Depuis quelques semaines, nos responsables fraichement élus multiplient les déplacements à l'étranger, plus exactement, entre la Libye et le Qatar. Deux pays qui vont gentillement nous décharger de quelques 225 000 chômeurs. Certains y voient un bon signe, mais il ne faut pas se réjouir trop vite. Certes, la Libye aura besoin de nos travailleurs pour se reconstruire et le Qatar a toujours besoin de travailleurs supplémentaires au vu de sa sous population, mais envoyer nos chômeurs à l'étranger, n'est ce pas un signe d'échec que l'on envoie aux jeunes ? « Désolé, votre pays ne peut rien pour vous, allez voir ailleurs ». N'est-ce pas une atteinte à la dignité ?
Ils diront bien sûr que c'est temporaire, que c'est en attendant les investissements et surtout que c'est une opportunité sans précèdent pour nos jeunes. Mais la Tunisie ne manque pas d'opportunités, il suffit de prendre les bonnes décisions et d'être innovant. En matière de services, d'énergie verte, d'informatique, nos capacités sont énormes mais trop peu exploitées. Au lieu d'exploiter ces domaines porteurs d'avenir, le gouvernement promet des emplois dans le secteur public, qui est surchargé, démotivant et très rarement satisfaisant. On continue à bourrer l'administration au lieu d'essayer de la rendre plus efficace, moins chaotique, plus à l'écoute de chacun. Il faut absolument réformer l'administration, afin qu'elle soit au service du citoyen, et non une simple machine vide au service de personne.
On entend également parler ces derniers jours de fusion ou d'intégration avec la Libye. Mais au nom de quoi ? Au nom d'une proximité culturelle ? Si nous étions vraiment si proches nous nous serions tout naturellement unis depuis belle lurette. Comme l'a bien souligné Bourguiba à son époque, les sociétés libyenne et tunisienne sont de composition différentes, ont des cultures différentes et une histoire différente. La langue arabe et la religion musulmane ne suffisent en rien à unir deux peuples, comme l'ont bien montrées les différentes tentatives d'union arabes: La République Arabe Unie de 1958 (Égypte, Syrie) et l'Union des Républiques Arabes de 1971 (Libye, Égypte, Syrie). Le panarabisme a été un échec et ce serait une erreur de vouloir le faire revivre sous la même forme qu'autrefois.

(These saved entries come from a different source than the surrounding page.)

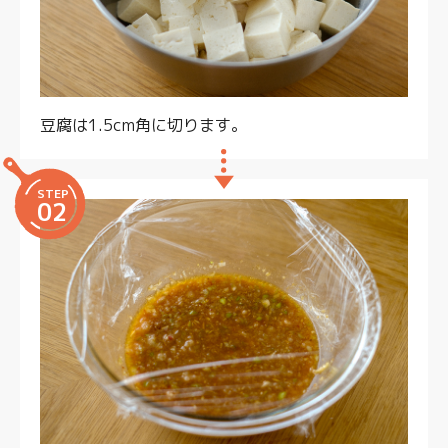
豆腐は1.5cm角に切ります。
STEP
02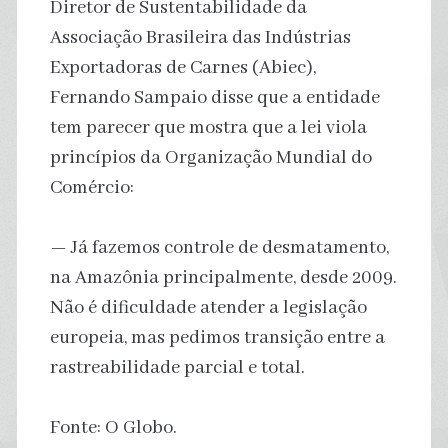
Diretor de Sustentabilidade da
Associação Brasileira das Indústrias
Exportadoras de Carnes (Abiec),
Fernando Sampaio disse que a entidade
tem parecer que mostra que a lei viola
princípios da Organização Mundial do
Comércio:
— Já fazemos controle de desmatamento,
na Amazônia principalmente, desde 2009.
Não é dificuldade atender a legislação
europeia, mas pedimos transição entre a
rastreabilidade parcial e total.
Fonte: O Globo.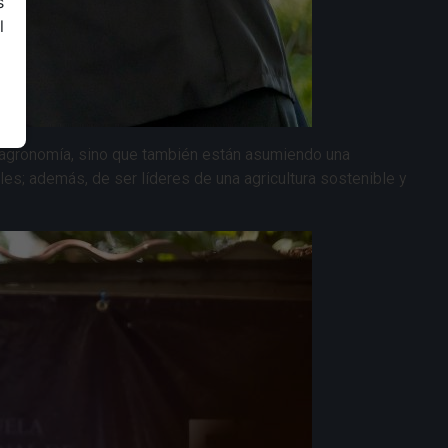
s
l
n agronomía, sino que también están asumiendo una
les; además, de ser líderes de una agricultura sostenible y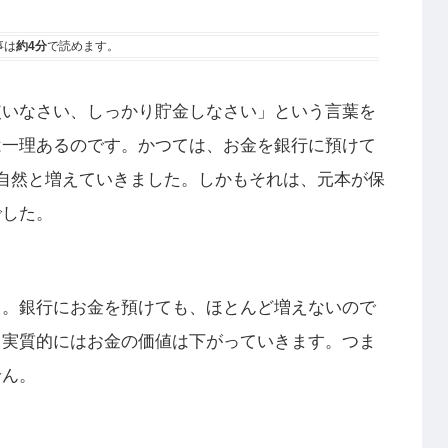
事は
約4分
で読めます。
使いなさい、しっかり貯金しなさい」という言葉を
は一理あるのです。かつては、お金を銀行に預けて
自然と増えていきました。しかもそれは、元本が保
でした。
ロ。銀行にお金を預けても、ほとんど増えないので
、実質的にはお金の価値は下がっていきます。つま
せん。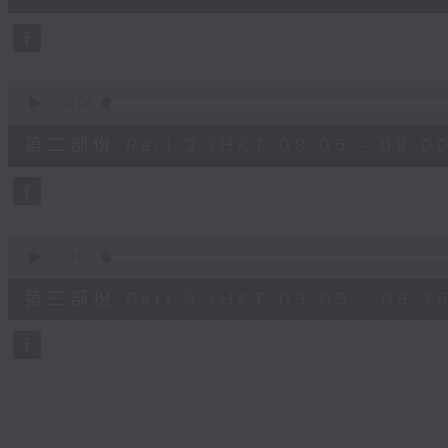
10
seconds
Volume
90%
0
seconds
00:00
of
55
第二部份 Part 2 (HKT 08:05 - 09:00
minutes,
20
seconds
Volume
90%
0
seconds
00:00
of
30
第三部份 Part 3 (HKT 09:05 - 09:35
minutes,
9
seconds
Volume
90%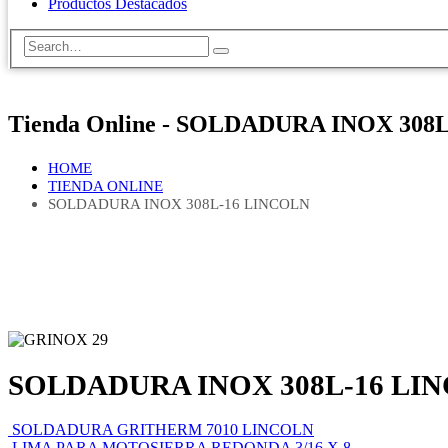
Productos Destacados
Tienda Online - SOLDADURA INOX 308
HOME
TIENDA ONLINE
SOLDADURA INOX 308L-16 LINCOLN
SOLDADURA INOX 308L-16 LI
SOLDADURA GRITHERM 7010 LINCOLN
LIMA PARA MOTOSIERRA REDONDA 3/16 X 8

Mais cette union avec la Libye peut également avoir des motifs économiques : un meilleur accès à leur marché, du pétrole pour la Tunisie... Mais est-ce qu'on vend la souveraineté de son pays pour du pétrole ? Est-ce qu'on vend sa culture pour quelques avantages ?
Il faudrait donc que notre gouvernement se rappelle que la révolution (si on peut encore l’appeler ainsi) a été faite parce que le peuple en avait assez d'être acheté et bafoué dans sa dignité. Il refusera certainement d'être vendu au plus offrant.